* [PROBLEM TO SOLVE]:
When copying the records below, keep every word as it is and drop the images.

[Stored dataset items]
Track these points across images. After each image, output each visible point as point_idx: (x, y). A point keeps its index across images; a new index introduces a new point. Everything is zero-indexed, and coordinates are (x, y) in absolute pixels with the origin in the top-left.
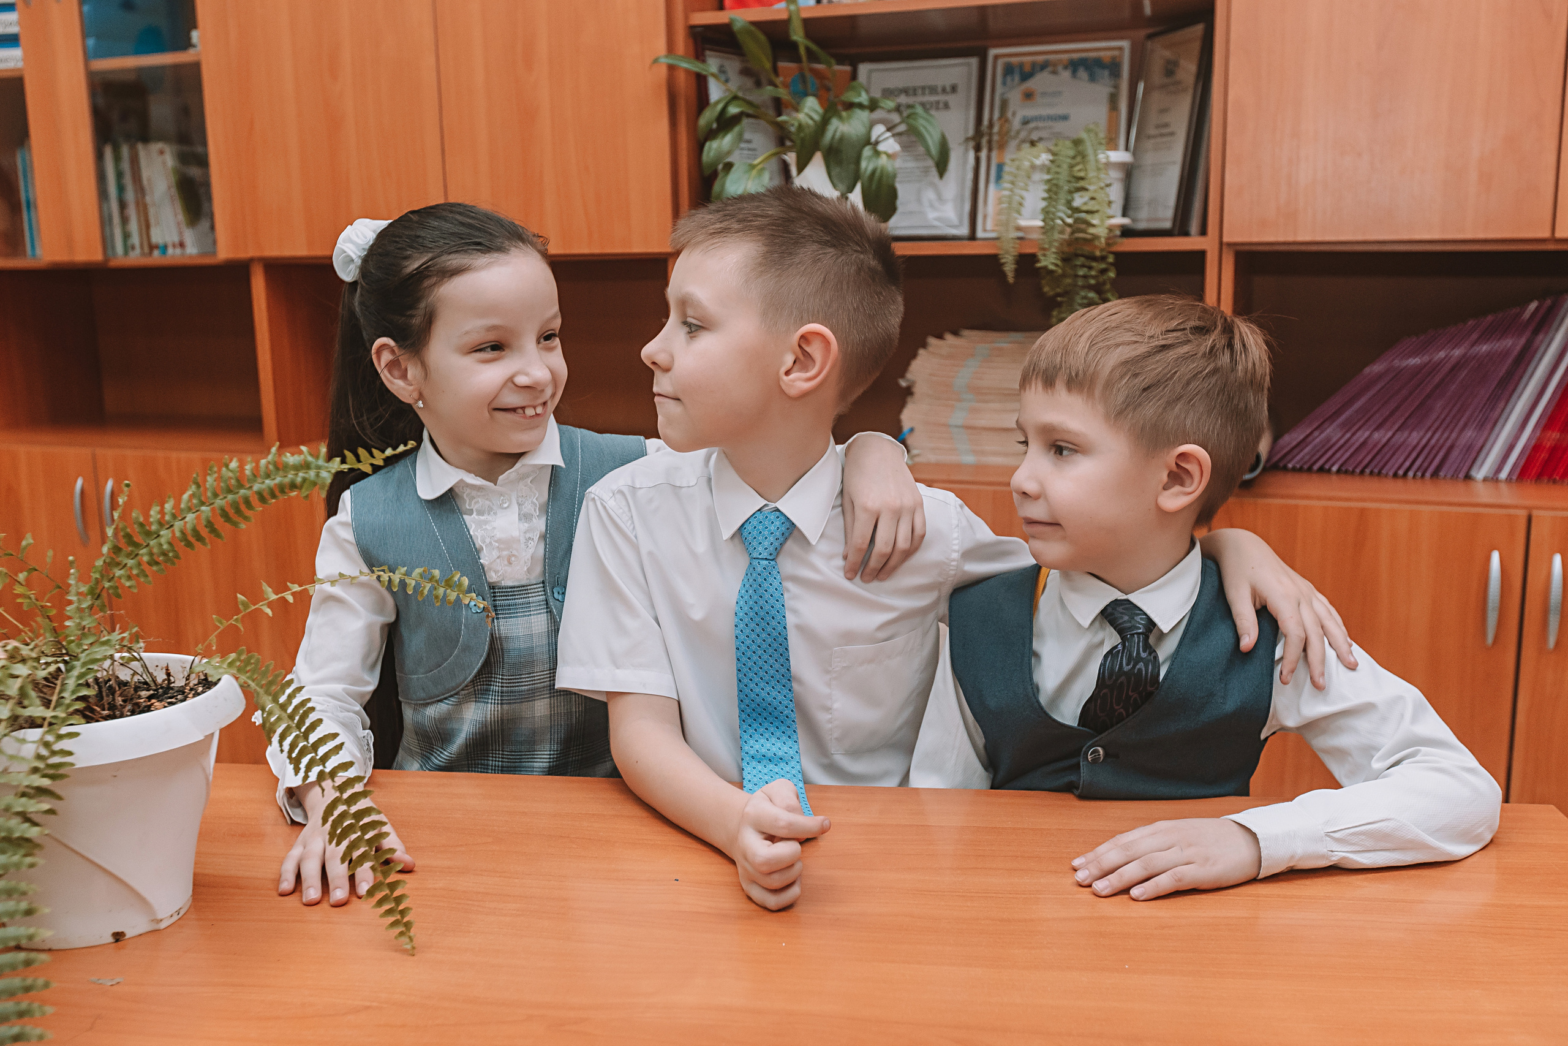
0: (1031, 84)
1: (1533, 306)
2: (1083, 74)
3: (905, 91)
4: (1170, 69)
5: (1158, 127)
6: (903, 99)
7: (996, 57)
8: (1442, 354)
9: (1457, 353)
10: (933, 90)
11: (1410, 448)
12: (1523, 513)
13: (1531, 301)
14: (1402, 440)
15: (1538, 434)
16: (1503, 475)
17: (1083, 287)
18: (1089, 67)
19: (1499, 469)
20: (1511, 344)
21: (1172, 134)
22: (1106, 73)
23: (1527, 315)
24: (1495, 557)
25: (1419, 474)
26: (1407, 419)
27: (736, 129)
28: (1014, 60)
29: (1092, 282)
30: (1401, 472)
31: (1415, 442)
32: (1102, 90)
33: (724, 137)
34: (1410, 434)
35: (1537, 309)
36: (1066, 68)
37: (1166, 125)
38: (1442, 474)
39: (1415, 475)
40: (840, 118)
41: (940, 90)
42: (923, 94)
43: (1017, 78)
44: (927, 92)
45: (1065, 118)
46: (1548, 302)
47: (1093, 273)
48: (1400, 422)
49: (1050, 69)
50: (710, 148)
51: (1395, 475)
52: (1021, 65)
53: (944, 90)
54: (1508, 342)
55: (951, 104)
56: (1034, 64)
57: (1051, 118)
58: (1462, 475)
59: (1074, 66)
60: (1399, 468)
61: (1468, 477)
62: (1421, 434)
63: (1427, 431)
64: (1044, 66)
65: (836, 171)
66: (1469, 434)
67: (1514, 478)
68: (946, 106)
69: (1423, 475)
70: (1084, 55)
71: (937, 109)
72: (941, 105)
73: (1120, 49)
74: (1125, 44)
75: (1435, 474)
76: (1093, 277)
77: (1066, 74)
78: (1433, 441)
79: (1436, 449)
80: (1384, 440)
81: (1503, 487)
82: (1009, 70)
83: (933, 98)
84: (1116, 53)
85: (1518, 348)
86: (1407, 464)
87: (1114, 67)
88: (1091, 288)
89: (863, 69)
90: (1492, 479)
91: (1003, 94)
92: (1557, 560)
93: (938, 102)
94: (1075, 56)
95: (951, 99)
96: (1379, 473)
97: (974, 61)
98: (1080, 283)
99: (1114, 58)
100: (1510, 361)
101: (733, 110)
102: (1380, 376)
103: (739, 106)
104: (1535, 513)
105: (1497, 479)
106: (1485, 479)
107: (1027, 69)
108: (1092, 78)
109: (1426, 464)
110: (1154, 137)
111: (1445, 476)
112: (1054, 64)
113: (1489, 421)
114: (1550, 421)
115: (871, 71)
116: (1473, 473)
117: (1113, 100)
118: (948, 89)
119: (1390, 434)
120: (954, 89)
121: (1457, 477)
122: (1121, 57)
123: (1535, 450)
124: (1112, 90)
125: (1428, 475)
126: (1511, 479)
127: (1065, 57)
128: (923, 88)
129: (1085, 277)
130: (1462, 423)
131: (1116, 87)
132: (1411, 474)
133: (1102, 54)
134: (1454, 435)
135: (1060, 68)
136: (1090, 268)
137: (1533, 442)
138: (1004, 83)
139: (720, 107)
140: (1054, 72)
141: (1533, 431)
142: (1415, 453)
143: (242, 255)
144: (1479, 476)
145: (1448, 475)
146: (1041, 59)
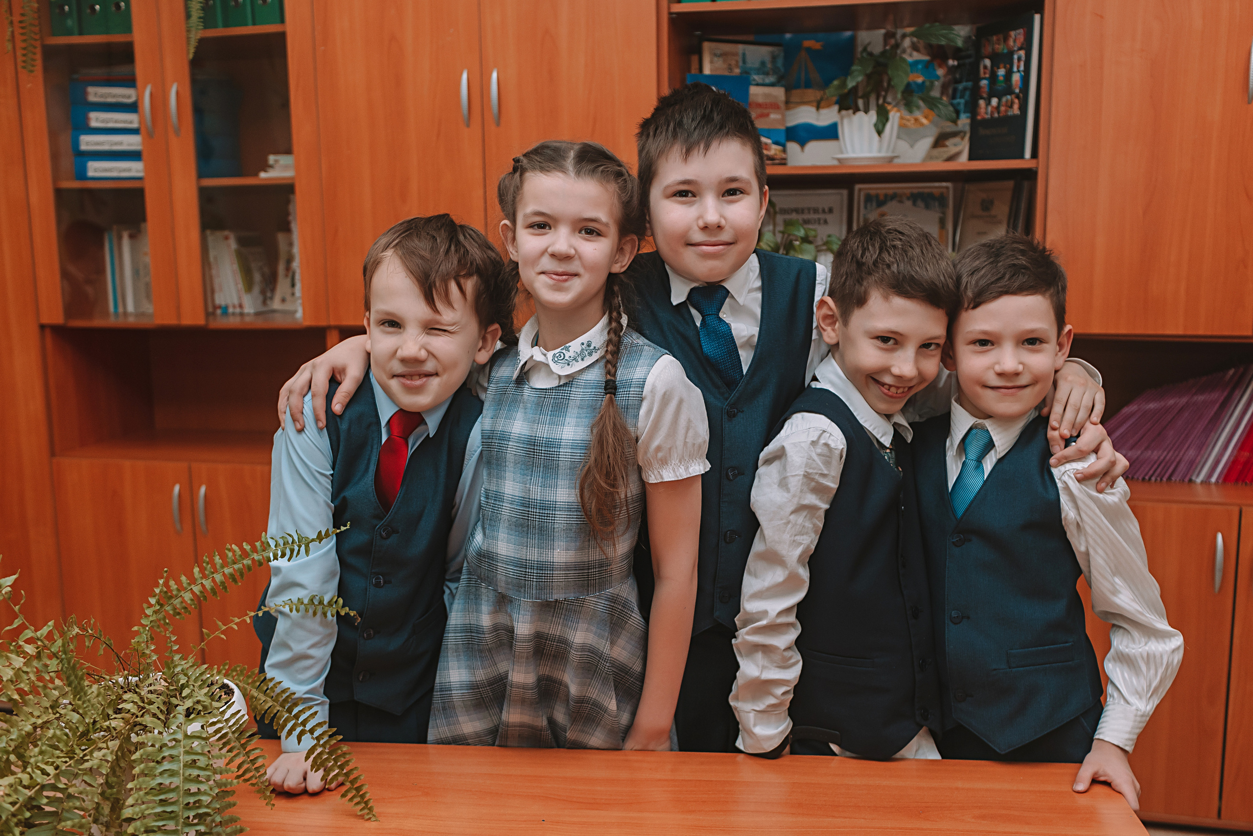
0: (884, 208)
1: (1231, 372)
2: (920, 203)
3: (796, 211)
4: (987, 205)
6: (794, 216)
7: (860, 190)
8: (1171, 402)
9: (1184, 400)
10: (816, 211)
11: (1150, 464)
12: (1236, 510)
13: (1231, 369)
14: (1147, 457)
15: (1235, 452)
16: (1213, 480)
18: (926, 200)
19: (1210, 477)
20: (1217, 396)
22: (937, 204)
23: (1227, 378)
24: (1220, 537)
25: (1159, 479)
26: (1150, 444)
28: (873, 192)
30: (1147, 478)
31: (1156, 458)
32: (935, 215)
35: (1234, 374)
36: (908, 199)
38: (1173, 481)
39: (1156, 480)
41: (820, 210)
42: (809, 213)
43: (874, 204)
44: (811, 212)
46: (1241, 371)
49: (897, 199)
51: (1143, 479)
52: (877, 196)
53: (824, 211)
54: (1214, 396)
55: (828, 221)
56: (886, 196)
58: (1187, 480)
59: (915, 198)
60: (1146, 475)
61: (1190, 481)
62: (1160, 452)
63: (1163, 452)
64: (893, 197)
66: (1191, 453)
67: (1220, 481)
68: (826, 222)
69: (1161, 480)
70: (921, 190)
71: (819, 223)
72: (822, 221)
73: (947, 188)
74: (949, 184)
75: (1169, 479)
77: (909, 203)
78: (1168, 458)
79: (1170, 462)
80: (1135, 457)
81: (1213, 487)
82: (869, 198)
83: (816, 216)
84: (944, 190)
85: (1222, 398)
86: (1151, 472)
87: (941, 200)
90: (1206, 482)
91: (864, 215)
93: (819, 220)
94: (915, 190)
95: (829, 217)
96: (1133, 478)
97: (845, 192)
99: (942, 193)
100: (1217, 405)
102: (1132, 414)
104: (1244, 509)
105: (1209, 483)
106: (1202, 482)
107: (882, 198)
108: (927, 207)
109: (1163, 473)
111: (1176, 480)
112: (901, 196)
113: (1203, 446)
114: (1243, 445)
116: (1194, 478)
117: (942, 223)
118: (827, 210)
119: (1139, 452)
120: (831, 211)
121: (1183, 481)
122: (948, 191)
123: (1233, 463)
124: (942, 215)
125: (1165, 479)
126: (1218, 482)
127: (908, 192)
128: (809, 209)
130: (1187, 446)
131: (944, 213)
132: (1153, 479)
133: (934, 191)
134: (1181, 454)
135: (905, 199)
137: (1232, 459)
138: (866, 208)
140: (901, 202)
141: (1232, 451)
142: (1156, 466)
143: (323, 323)
144: (1199, 480)
145: (1178, 480)
146: (891, 192)
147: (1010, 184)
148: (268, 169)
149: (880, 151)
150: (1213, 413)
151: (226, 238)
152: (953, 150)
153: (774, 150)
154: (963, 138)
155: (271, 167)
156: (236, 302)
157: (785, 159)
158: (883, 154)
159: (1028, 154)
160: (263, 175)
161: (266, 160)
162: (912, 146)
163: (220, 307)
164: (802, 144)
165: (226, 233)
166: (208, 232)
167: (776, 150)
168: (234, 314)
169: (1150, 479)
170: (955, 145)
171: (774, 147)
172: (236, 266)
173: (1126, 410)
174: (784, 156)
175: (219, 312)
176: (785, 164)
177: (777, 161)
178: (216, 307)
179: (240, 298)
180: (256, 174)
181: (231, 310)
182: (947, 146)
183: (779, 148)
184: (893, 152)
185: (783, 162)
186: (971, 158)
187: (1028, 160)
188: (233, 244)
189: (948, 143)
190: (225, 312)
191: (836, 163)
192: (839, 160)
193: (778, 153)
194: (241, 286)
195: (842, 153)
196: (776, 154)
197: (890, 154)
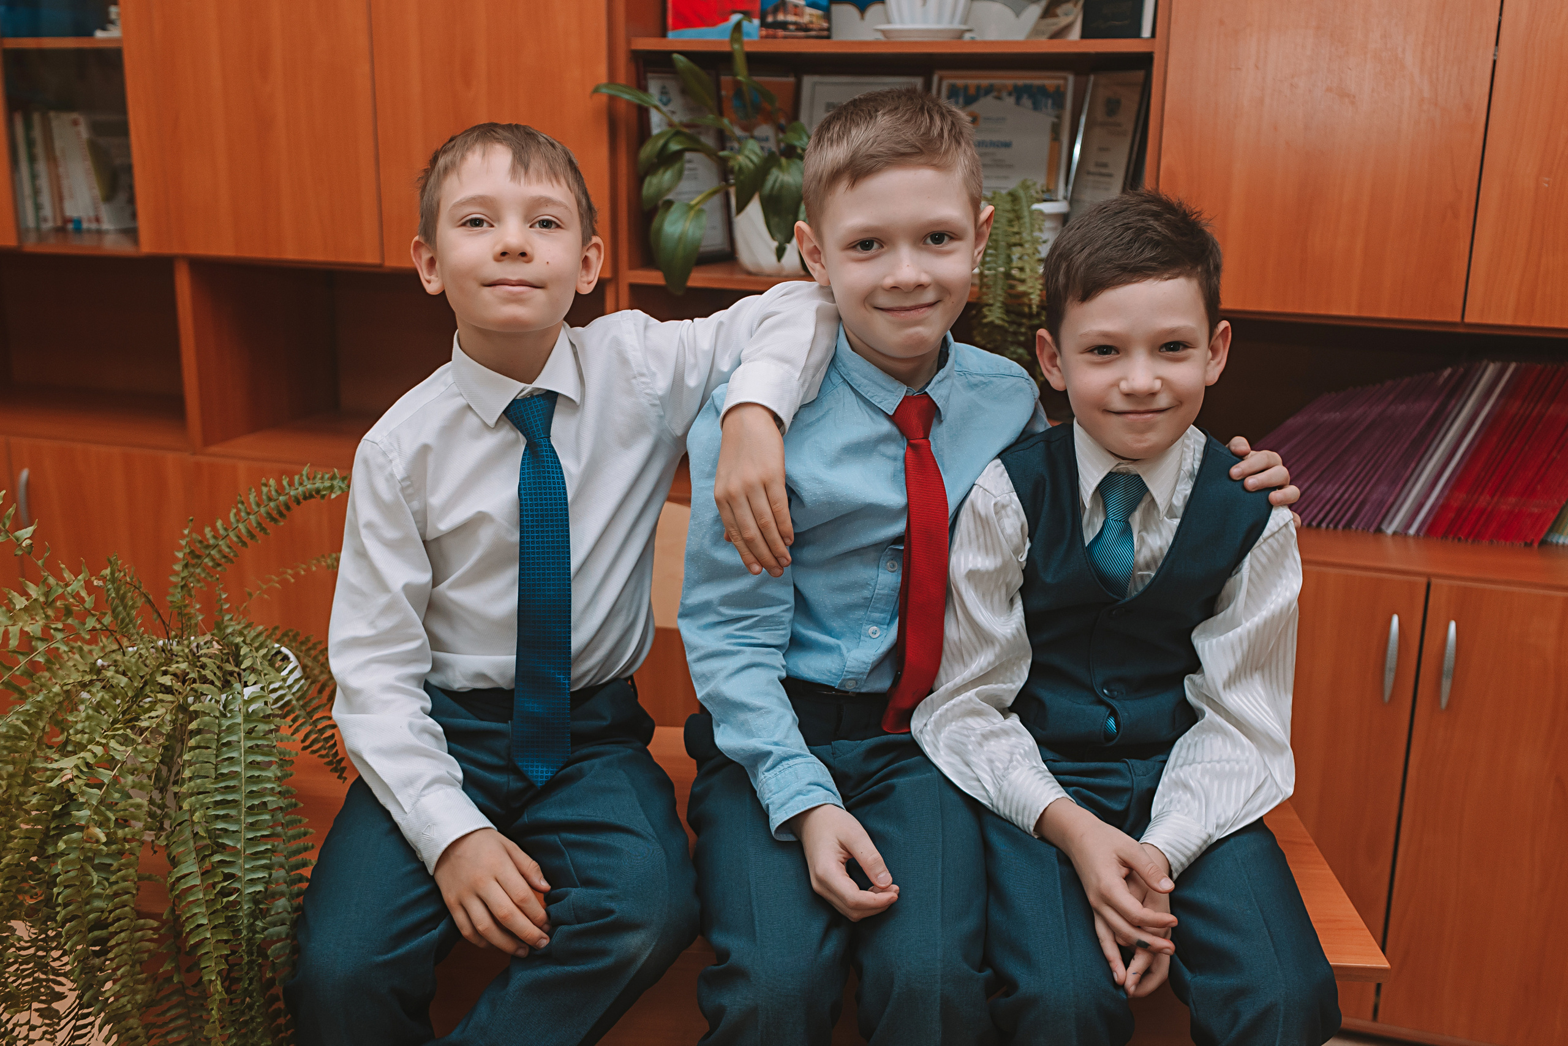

* [ANSWER]:
Track these points across images. After each image, output each visible point as point_idx: (x, y). A point keeps its index across images; a new index introduces a new point. Everything is zero-indexed, and coordinates are (x, y) in absolute pixels with the origin in the top-left.
0: (1031, 84)
1: (1533, 306)
2: (1083, 74)
3: (905, 91)
4: (1170, 69)
5: (1158, 127)
6: (903, 99)
7: (996, 57)
8: (1442, 354)
9: (1457, 353)
10: (933, 90)
11: (1410, 448)
12: (1523, 513)
13: (1531, 301)
14: (1402, 440)
15: (1538, 434)
16: (1503, 475)
17: (1083, 287)
18: (1089, 67)
19: (1499, 469)
20: (1511, 344)
21: (1172, 134)
22: (1106, 73)
23: (1527, 315)
24: (1495, 557)
25: (1419, 474)
26: (1407, 419)
27: (736, 129)
28: (1014, 60)
29: (1092, 282)
30: (1401, 472)
31: (1415, 442)
32: (1102, 90)
33: (724, 137)
34: (1410, 434)
35: (1537, 309)
36: (1066, 68)
37: (1166, 125)
38: (1442, 474)
39: (1415, 475)
40: (840, 118)
41: (940, 90)
42: (923, 94)
43: (1017, 78)
44: (927, 92)
45: (1065, 118)
46: (1548, 302)
47: (1093, 273)
48: (1400, 422)
49: (1050, 69)
50: (710, 148)
51: (1395, 475)
52: (1021, 65)
53: (944, 90)
54: (1508, 342)
55: (951, 104)
56: (1034, 64)
57: (1051, 118)
58: (1462, 475)
59: (1074, 66)
60: (1399, 468)
61: (1468, 477)
62: (1421, 434)
63: (1427, 431)
64: (1044, 66)
65: (836, 171)
66: (1469, 434)
67: (1514, 478)
68: (946, 106)
69: (1423, 475)
70: (1084, 55)
71: (937, 109)
72: (941, 105)
73: (1120, 49)
74: (1125, 44)
75: (1435, 474)
76: (1093, 277)
77: (1066, 74)
78: (1433, 441)
79: (1436, 449)
80: (1384, 440)
81: (1503, 487)
82: (1009, 70)
83: (933, 98)
84: (1116, 53)
85: (1518, 348)
86: (1407, 464)
87: (1114, 67)
88: (1091, 288)
89: (863, 69)
90: (1492, 479)
91: (1003, 94)
92: (1557, 560)
93: (938, 102)
94: (1075, 56)
95: (951, 99)
96: (1379, 473)
97: (974, 61)
98: (1080, 283)
99: (1114, 58)
100: (1510, 361)
101: (733, 110)
102: (1380, 376)
103: (739, 106)
104: (1535, 513)
105: (1497, 479)
106: (1485, 479)
107: (1027, 69)
108: (1092, 78)
109: (1426, 464)
110: (1154, 137)
111: (1445, 476)
112: (1054, 64)
113: (1489, 421)
114: (1550, 421)
115: (871, 71)
116: (1473, 473)
117: (1113, 100)
118: (948, 89)
119: (1390, 434)
120: (954, 89)
121: (1457, 477)
122: (1121, 57)
123: (1535, 450)
124: (1112, 90)
125: (1428, 475)
126: (1511, 479)
127: (1065, 57)
128: (923, 88)
129: (1085, 277)
130: (1462, 423)
131: (1116, 87)
132: (1411, 474)
133: (1102, 54)
134: (1454, 435)
135: (1060, 68)
136: (1090, 268)
137: (1533, 442)
138: (1004, 83)
139: (720, 107)
140: (1054, 72)
141: (1533, 431)
142: (1415, 453)
143: (242, 255)
144: (1479, 476)
145: (1448, 475)
146: (1041, 59)
0: (884, 208)
1: (1231, 372)
2: (920, 203)
3: (796, 211)
4: (987, 205)
6: (794, 216)
7: (860, 190)
8: (1171, 402)
9: (1184, 400)
10: (816, 211)
11: (1150, 464)
12: (1236, 510)
13: (1231, 369)
14: (1147, 457)
15: (1235, 452)
16: (1213, 480)
18: (926, 200)
19: (1210, 477)
20: (1217, 396)
22: (937, 204)
23: (1227, 378)
24: (1220, 537)
25: (1159, 479)
26: (1150, 444)
28: (873, 192)
30: (1147, 478)
31: (1156, 458)
32: (935, 215)
35: (1234, 374)
36: (908, 199)
38: (1173, 481)
39: (1156, 480)
41: (820, 210)
42: (809, 213)
43: (874, 204)
44: (811, 212)
46: (1241, 371)
49: (897, 199)
51: (1143, 479)
52: (877, 196)
53: (824, 211)
54: (1214, 396)
55: (828, 221)
56: (886, 196)
58: (1187, 480)
59: (915, 198)
60: (1146, 475)
61: (1190, 481)
62: (1160, 452)
63: (1163, 452)
64: (893, 197)
66: (1191, 453)
67: (1220, 481)
68: (826, 222)
69: (1161, 480)
70: (921, 190)
71: (819, 223)
72: (822, 221)
73: (947, 188)
74: (949, 184)
75: (1169, 479)
77: (909, 203)
78: (1168, 458)
79: (1170, 462)
80: (1135, 457)
81: (1213, 487)
82: (869, 198)
83: (816, 216)
84: (944, 190)
85: (1222, 398)
86: (1151, 472)
87: (941, 200)
90: (1206, 482)
91: (864, 215)
93: (819, 220)
94: (915, 190)
95: (829, 217)
96: (1133, 478)
97: (845, 192)
99: (942, 193)
100: (1217, 405)
102: (1132, 414)
104: (1244, 509)
105: (1209, 483)
106: (1202, 482)
107: (882, 198)
108: (927, 207)
109: (1163, 473)
111: (1176, 480)
112: (901, 196)
113: (1203, 446)
114: (1243, 445)
116: (1194, 478)
117: (942, 223)
118: (827, 210)
119: (1139, 452)
120: (831, 211)
121: (1183, 481)
122: (948, 191)
123: (1233, 463)
124: (942, 215)
125: (1165, 479)
126: (1218, 482)
127: (908, 192)
128: (809, 209)
130: (1187, 446)
131: (944, 213)
132: (1153, 479)
133: (934, 191)
134: (1181, 454)
135: (905, 199)
137: (1232, 459)
138: (866, 208)
140: (901, 202)
141: (1232, 451)
142: (1156, 466)
143: (323, 323)
144: (1199, 480)
145: (1178, 480)
146: (891, 192)
147: (1010, 184)
148: (268, 169)
149: (880, 151)
150: (1213, 413)
151: (226, 238)
152: (953, 150)
153: (774, 150)
154: (963, 138)
155: (271, 167)
156: (236, 302)
157: (785, 159)
158: (883, 154)
159: (1028, 154)
160: (263, 175)
161: (266, 160)
162: (912, 146)
163: (220, 307)
164: (802, 144)
165: (226, 233)
166: (208, 232)
167: (776, 150)
168: (234, 314)
169: (1150, 479)
170: (955, 145)
171: (774, 147)
172: (236, 266)
173: (1126, 410)
174: (784, 156)
175: (219, 312)
176: (785, 164)
177: (777, 161)
178: (216, 307)
179: (240, 298)
180: (256, 174)
181: (231, 310)
182: (947, 146)
183: (779, 148)
184: (893, 152)
185: (783, 162)
186: (971, 158)
187: (1028, 160)
188: (233, 244)
189: (948, 143)
190: (225, 312)
191: (836, 163)
192: (839, 160)
193: (778, 153)
194: (241, 286)
195: (842, 153)
196: (776, 154)
197: (890, 154)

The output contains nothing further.